*Challenge:* For each of the entries below, copy out every naming line word for word, from kingdom through common name, and leave the pictures out.

########

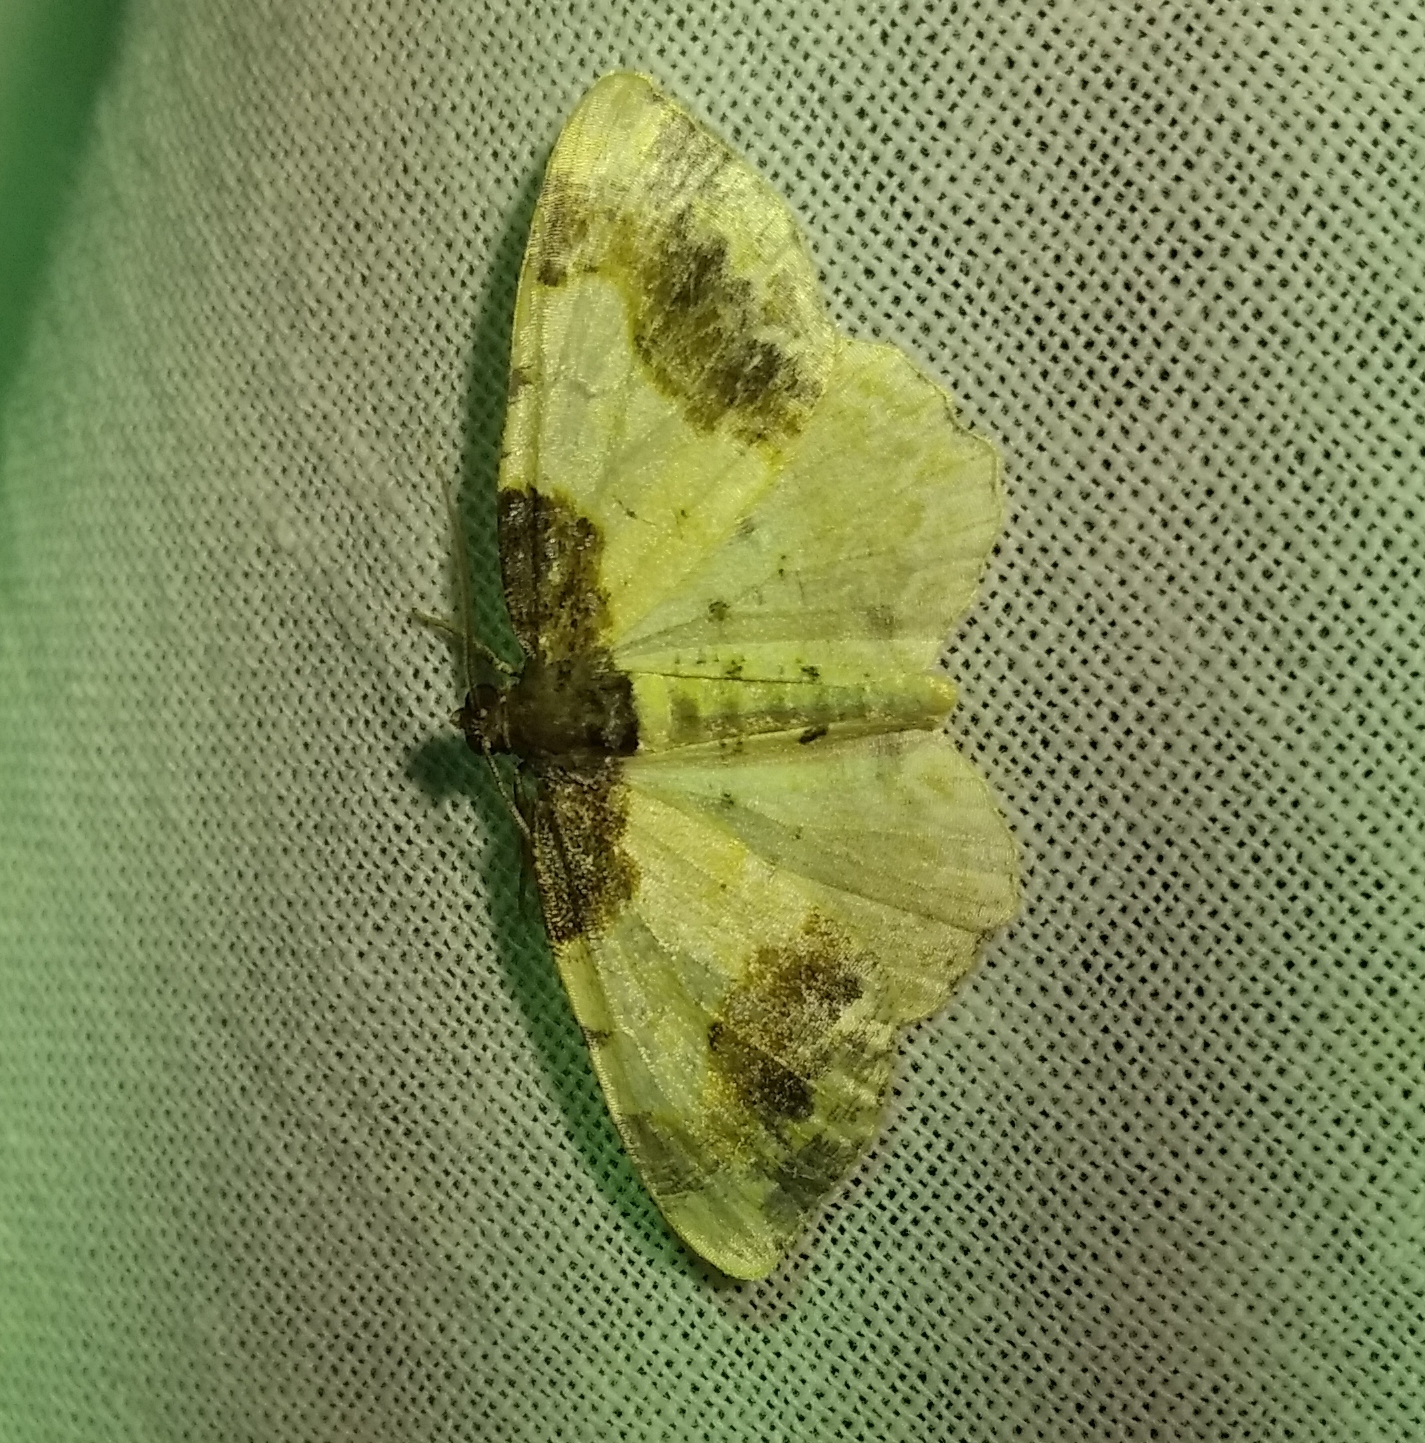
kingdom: Animalia
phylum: Arthropoda
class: Insecta
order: Lepidoptera
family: Geometridae
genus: Ligdia
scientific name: Ligdia adustata
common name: Scorched carpet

########

*Task answer:*
kingdom: Animalia
phylum: Arthropoda
class: Insecta
order: Lepidoptera
family: Geometridae
genus: Ligdia
scientific name: Ligdia adustata
common name: Scorched carpet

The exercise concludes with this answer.